I also know that if I don't stop gaining weight, I'm going to be shopping for clothes again very soon.  Another expense I don't want.  I am trying valiantly to wear what I have and deal with it and looking for ways to get back down to a size that works with the clothing I already have.  I've even started weaning off of a medication that I believe is slowing down my metabolism to see if that won't stop the creeping up of the number on the scale.  And when I went for a snack around 3:00, I actually was checking the fat grams and comparing between popcorn, peanuts and pretzels.  Did you know that peanuts have 14 grams of fat per serving, popcorn has 10 grams, and pretzels have 1 gram?  I went for the pretzels.  And tried not to look at the cookies.
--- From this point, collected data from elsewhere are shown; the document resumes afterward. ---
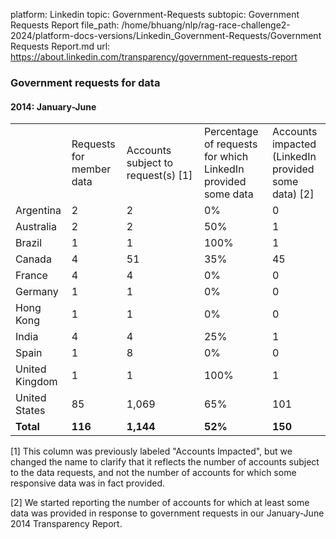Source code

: platform: Linkedin
topic: Government-Requests
subtopic: Government Requests Report
file_path: /home/bhuang/nlp/rag-race-challenge2-2024/platform-docs-versions/Linkedin_Government-Requests/Government Requests Report.md
url: https://about.linkedin.com/transparency/government-requests-report


### Government requests for data

#### 2014: January-June

|     |     |     |     |     |
| --- | --- | --- | --- | --- |
|     | Requests for member data | Accounts subject to request(s) \[1\] | Percentage of requests for which LinkedIn provided some data | Accounts impacted (LinkedIn provided some data) \[2\] |
| Argentina | 2   | 2   | 0%  | 0   |
| Australia | 2   | 2   | 50% | 1   |
| Brazil | 1   | 1   | 100% | 1   |
| Canada | 4   | 51  | 35% | 45  |
| France | 4   | 4   | 0%  | 0   |
| Germany | 1   | 1   | 0%  | 0   |
| Hong Kong | 1   | 1   | 0%  | 0   |
| India | 4   | 4   | 25% | 1   |
| Spain | 1   | 8   | 0%  | 0   |
| United Kingdom | 1   | 1   | 100% | 1   |
| United States | 85  | 1,069 | 65% | 101 |
| **Total** | **116** | **1,144** | **52%** | **150** |

\[1\] This column was previously labeled "Accounts Impacted", but we changed the name to clarify that it reflects the number of accounts subject to the data requests, and not the number of accounts for which some responsive data was in fact provided.

  
\[2\] We started reporting the number of accounts for which at least some data was provided in response to government requests in our January-June 2014 Transparency Report.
I so hope that one of the publishers I sent the Brave Bear manuscript to might decide they want to buy the book.  It surely wouldn't totally solve our debt, but it would be so satisfying if this writing thing actually paid.  I'm even willing to allocate every penny from a sale to debt reduction, no matter how badly I want a new camera and an iPad.  I've been doing okay with the equipment I have and don't need to justify the expenses by saying I can't get out of debt no matter what I do, so I'm just going to go ahead and buy them.  That's something I've never been able to do before, so I'm trying to be encouraged that I've been able to control the impulses to buy those things, even though the second edition of the iPad is now out.  It's like they can't stand it when people are looking for ways not to upgrade their technology and tempting me on purpose.
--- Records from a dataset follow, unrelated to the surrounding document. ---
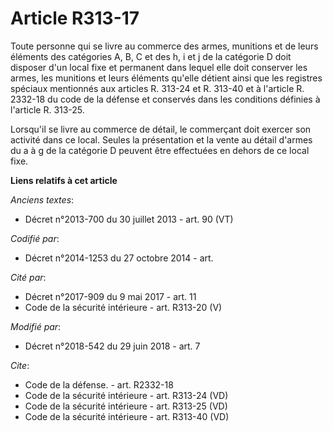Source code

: # Article R313-17

Toute personne qui se livre au commerce des armes, munitions et de leurs éléments des catégories A, B, C et des h, i et j de
la catégorie D doit disposer d'un local fixe et permanent dans lequel elle doit conserver les armes, les munitions et leurs
éléments qu'elle détient ainsi que les registres spéciaux mentionnés aux articles R. 313-24 et R. 313-40 et à l'article R.
2332-18 du code de la défense et conservés dans les conditions définies à l'article R. 313-25.

Lorsqu'il se livre au commerce de détail, le commerçant doit exercer son activité dans ce local. Seules la présentation et la
vente au détail d'armes du a à g de la catégorie D peuvent être effectuées en dehors de ce local fixe.

**Liens relatifs à cet article**

_Anciens textes_:

  - Décret n°2013-700 du 30 juillet 2013 - art. 90 (VT)

_Codifié par_:

  - Décret n°2014-1253 du 27 octobre 2014 - art.

_Cité par_:

  - Décret n°2017-909 du 9 mai 2017 - art. 11
  - Code de la sécurité intérieure - art. R313-20 (V)

_Modifié par_:

  - Décret n°2018-542 du 29 juin 2018 - art. 7

_Cite_:

  - Code de la défense. - art. R2332-18
  - Code de la sécurité intérieure - art. R313-24 (VD)
  - Code de la sécurité intérieure - art. R313-25 (VD)
  - Code de la sécurité intérieure - art. R313-40 (VD)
So that's where we stand right now.  I wonder what bill will arrive in tomorrow's mail.  And I'm hoping for not a bill, but a contract and a check.  It's a lot to hope for, I know, but it's still out there as a possibility.  And if I would just get off my butt and work at that manuscript I started, maybe I could get that out for consideration as well.  Just to pay the stuff that is coming in on a regular basis that I never plan for but have no choice but to pay.
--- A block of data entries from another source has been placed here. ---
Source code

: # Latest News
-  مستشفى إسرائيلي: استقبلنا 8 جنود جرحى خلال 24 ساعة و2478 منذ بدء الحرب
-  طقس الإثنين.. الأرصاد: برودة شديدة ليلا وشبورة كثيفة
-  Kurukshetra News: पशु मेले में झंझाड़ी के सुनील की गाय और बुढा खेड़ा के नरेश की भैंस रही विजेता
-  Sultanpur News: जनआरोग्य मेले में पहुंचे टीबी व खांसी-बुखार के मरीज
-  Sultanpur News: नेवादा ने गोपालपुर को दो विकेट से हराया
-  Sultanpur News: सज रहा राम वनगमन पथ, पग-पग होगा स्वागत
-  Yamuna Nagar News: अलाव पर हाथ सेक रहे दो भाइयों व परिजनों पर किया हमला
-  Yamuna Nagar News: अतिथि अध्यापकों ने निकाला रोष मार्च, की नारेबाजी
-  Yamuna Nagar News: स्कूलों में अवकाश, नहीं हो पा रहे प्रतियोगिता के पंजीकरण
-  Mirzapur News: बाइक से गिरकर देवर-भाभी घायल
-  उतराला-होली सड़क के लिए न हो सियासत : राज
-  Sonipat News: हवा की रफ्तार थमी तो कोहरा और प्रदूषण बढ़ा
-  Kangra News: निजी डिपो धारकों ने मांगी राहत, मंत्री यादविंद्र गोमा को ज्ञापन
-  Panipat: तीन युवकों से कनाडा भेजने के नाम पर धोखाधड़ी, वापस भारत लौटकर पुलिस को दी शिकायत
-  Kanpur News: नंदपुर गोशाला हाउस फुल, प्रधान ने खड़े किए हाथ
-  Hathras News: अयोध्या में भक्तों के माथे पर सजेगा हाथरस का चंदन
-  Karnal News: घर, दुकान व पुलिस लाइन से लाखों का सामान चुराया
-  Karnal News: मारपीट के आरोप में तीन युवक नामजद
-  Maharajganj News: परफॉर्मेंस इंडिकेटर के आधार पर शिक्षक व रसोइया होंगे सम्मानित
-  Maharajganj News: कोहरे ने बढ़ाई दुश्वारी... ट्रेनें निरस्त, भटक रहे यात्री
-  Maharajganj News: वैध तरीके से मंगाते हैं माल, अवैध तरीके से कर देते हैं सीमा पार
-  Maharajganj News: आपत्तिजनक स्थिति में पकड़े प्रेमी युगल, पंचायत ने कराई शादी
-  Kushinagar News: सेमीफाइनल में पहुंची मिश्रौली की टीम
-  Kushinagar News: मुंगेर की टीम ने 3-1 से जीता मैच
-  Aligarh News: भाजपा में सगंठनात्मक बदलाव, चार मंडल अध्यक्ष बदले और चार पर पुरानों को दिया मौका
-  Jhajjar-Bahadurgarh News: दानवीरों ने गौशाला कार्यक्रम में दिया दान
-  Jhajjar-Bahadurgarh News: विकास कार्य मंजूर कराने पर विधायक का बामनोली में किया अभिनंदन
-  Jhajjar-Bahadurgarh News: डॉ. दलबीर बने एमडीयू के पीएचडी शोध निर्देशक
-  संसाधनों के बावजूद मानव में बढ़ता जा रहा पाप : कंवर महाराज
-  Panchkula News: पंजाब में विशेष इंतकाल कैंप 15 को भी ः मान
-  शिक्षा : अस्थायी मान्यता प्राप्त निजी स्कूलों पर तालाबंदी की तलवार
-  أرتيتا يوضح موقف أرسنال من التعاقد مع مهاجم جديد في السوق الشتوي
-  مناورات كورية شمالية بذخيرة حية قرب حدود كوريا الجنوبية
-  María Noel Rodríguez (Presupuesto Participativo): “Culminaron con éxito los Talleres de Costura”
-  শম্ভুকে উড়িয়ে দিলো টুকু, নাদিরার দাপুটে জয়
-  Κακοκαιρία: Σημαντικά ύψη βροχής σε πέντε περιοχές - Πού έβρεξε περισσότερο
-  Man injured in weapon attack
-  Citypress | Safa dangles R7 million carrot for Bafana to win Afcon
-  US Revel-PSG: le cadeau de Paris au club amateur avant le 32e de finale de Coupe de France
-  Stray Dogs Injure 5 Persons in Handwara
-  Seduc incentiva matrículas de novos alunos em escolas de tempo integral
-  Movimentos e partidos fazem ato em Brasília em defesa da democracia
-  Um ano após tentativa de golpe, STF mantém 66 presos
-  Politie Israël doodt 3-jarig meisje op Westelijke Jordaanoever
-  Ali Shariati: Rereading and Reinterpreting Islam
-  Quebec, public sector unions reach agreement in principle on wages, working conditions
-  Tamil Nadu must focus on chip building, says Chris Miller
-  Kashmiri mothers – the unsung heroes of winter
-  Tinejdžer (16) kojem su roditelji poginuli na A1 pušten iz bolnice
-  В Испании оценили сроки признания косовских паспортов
And we did get the pool membership.  I finally decided that the $300 was worth it since the kids have no other activities planned for the summer and they enjoy the pool.  It will benefit me not only by giving my kids something to do, but also, if I could fit my fat self into the swimsuit I bought last summer, would be another way for me to exercise.  Maybe, just maybe, I'll try it on...maybe.  But I'm prepared to be doing some swimming in the two pairs of shorts I own that don't make me cry.